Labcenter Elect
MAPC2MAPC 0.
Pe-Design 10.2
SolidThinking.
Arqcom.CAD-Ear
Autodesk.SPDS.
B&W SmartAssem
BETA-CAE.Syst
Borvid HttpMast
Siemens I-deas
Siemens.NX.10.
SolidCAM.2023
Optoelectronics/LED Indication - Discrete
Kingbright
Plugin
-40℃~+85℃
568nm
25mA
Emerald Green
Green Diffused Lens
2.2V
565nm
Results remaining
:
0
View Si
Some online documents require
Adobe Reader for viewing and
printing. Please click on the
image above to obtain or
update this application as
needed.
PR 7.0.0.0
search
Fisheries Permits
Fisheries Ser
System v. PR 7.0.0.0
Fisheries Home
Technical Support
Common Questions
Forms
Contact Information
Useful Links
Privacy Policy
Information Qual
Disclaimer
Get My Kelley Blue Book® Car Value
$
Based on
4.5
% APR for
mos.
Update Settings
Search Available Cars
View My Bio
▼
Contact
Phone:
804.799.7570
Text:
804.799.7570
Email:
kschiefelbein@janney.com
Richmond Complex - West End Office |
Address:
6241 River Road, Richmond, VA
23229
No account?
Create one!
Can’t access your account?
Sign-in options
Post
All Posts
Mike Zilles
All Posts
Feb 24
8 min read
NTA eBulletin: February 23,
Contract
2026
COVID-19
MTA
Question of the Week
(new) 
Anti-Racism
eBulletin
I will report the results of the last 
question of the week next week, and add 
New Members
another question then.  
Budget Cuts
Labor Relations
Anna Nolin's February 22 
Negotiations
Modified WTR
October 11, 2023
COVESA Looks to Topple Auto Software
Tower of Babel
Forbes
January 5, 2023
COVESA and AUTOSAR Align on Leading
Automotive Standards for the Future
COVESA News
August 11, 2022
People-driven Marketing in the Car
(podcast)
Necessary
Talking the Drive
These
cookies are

- - - -

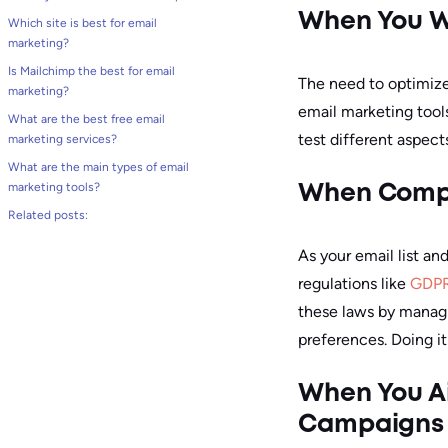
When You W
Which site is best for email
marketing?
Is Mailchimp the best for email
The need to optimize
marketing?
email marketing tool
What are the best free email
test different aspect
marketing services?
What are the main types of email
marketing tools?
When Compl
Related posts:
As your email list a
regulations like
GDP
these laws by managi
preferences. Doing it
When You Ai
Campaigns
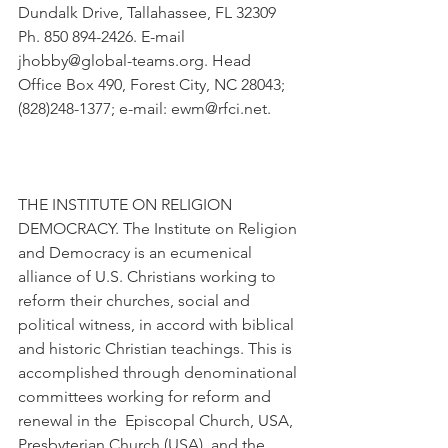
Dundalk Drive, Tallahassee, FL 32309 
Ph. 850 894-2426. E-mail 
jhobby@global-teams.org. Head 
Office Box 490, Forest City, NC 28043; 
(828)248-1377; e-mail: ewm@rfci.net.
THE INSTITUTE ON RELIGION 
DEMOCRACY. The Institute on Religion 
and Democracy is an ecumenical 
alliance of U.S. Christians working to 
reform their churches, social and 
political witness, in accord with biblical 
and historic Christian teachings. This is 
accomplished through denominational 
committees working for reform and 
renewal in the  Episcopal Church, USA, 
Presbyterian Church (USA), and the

- - - -

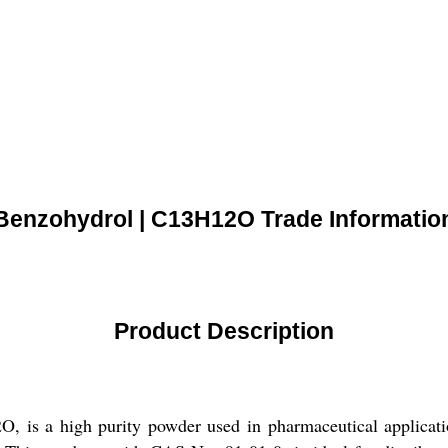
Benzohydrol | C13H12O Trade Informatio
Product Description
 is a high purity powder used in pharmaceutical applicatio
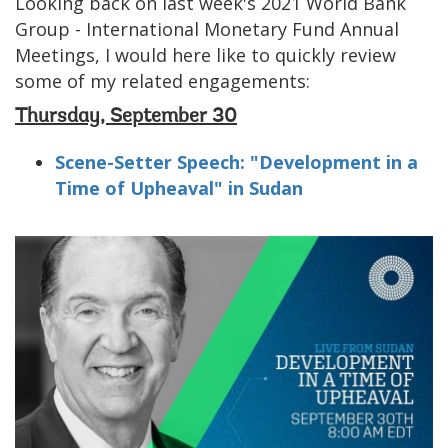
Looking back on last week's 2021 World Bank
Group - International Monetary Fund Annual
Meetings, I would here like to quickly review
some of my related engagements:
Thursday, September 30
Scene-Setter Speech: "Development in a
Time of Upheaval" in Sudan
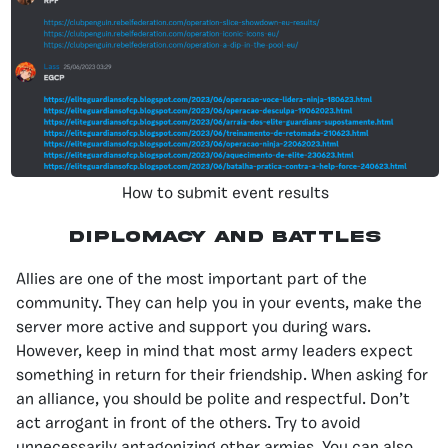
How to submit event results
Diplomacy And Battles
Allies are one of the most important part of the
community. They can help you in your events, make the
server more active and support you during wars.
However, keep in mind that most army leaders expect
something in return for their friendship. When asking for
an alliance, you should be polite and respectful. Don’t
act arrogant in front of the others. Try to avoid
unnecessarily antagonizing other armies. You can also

- - - -

> Written task
Turn everything in the data above from the line containing "Labcenter Elect" down to the line containing "I will report the results of the last", both included, into a numbered list, skipping any blank lines.

> Written reply
1. Labcenter Elect
2. MAPC2MAPC 0.
3. Pe-Design 10.2
4. SolidThinking.
5. Arqcom.CAD-Ear
6. Autodesk.SPDS.
7. B&W SmartAssem
8. BETA-CAE.Syst
9. Borvid HttpMast
10. Siemens I-deas
11. Siemens.NX.10.
12. SolidCAM.2023
13. Optoelectronics/LED Indication - Discrete
14. Kingbright
15. Plugin
16. -40℃~+85℃
17. 568nm
18. 25mA
19. Emerald Green
20. Green Diffused Lens
21. 2.2V
22. 565nm
23. Results remaining
24. :
25. 0
26. View Si
27. Some online documents require
28. Adobe Reader for viewing and
29. printing. Please click on the
30. image above to obtain or
31. update this application as
32. needed.
33. PR 7.0.0.0
34. search
35. Fisheries Permits
36. Fisheries Ser
37. System v. PR 7.0.0.0
38. Fisheries Home
39. Technical Support
40. Common Questions
41. Forms
42. Contact Information
43. Useful Links
44. Privacy Policy
45. Information Qual
46. Disclaimer
47. Get My Kelley Blue Book® Car Value
48. $
49. Based on
50. 4.5
51. % APR for
52. mos.
53. Update Settings
54. Search Available Cars
55. View My Bio
56. ▼
57. Contact
58. Phone:
59. 804.799.7570
60. Text:
61. 804.799.7570
62. Email:
63. kschiefelbein@janney.com
64. Richmond Complex - West End Office |
65. Address:
66. 6241 River Road, Richmond, VA
67. 23229
68. No account?
69. Create one!
70. Can’t access your account?
71. Sign-in options
72. Post
73. All Posts
74. Mike Zilles
75. All Posts
76. Feb 24
77. 8 min read
78. NTA eBulletin: February 23,
79. Contract
80. 2026
81. COVID-19
82. MTA
83. Question of the Week
84. (new) 
85. Anti-Racism
86. eBulletin
87. I will report the results of the last 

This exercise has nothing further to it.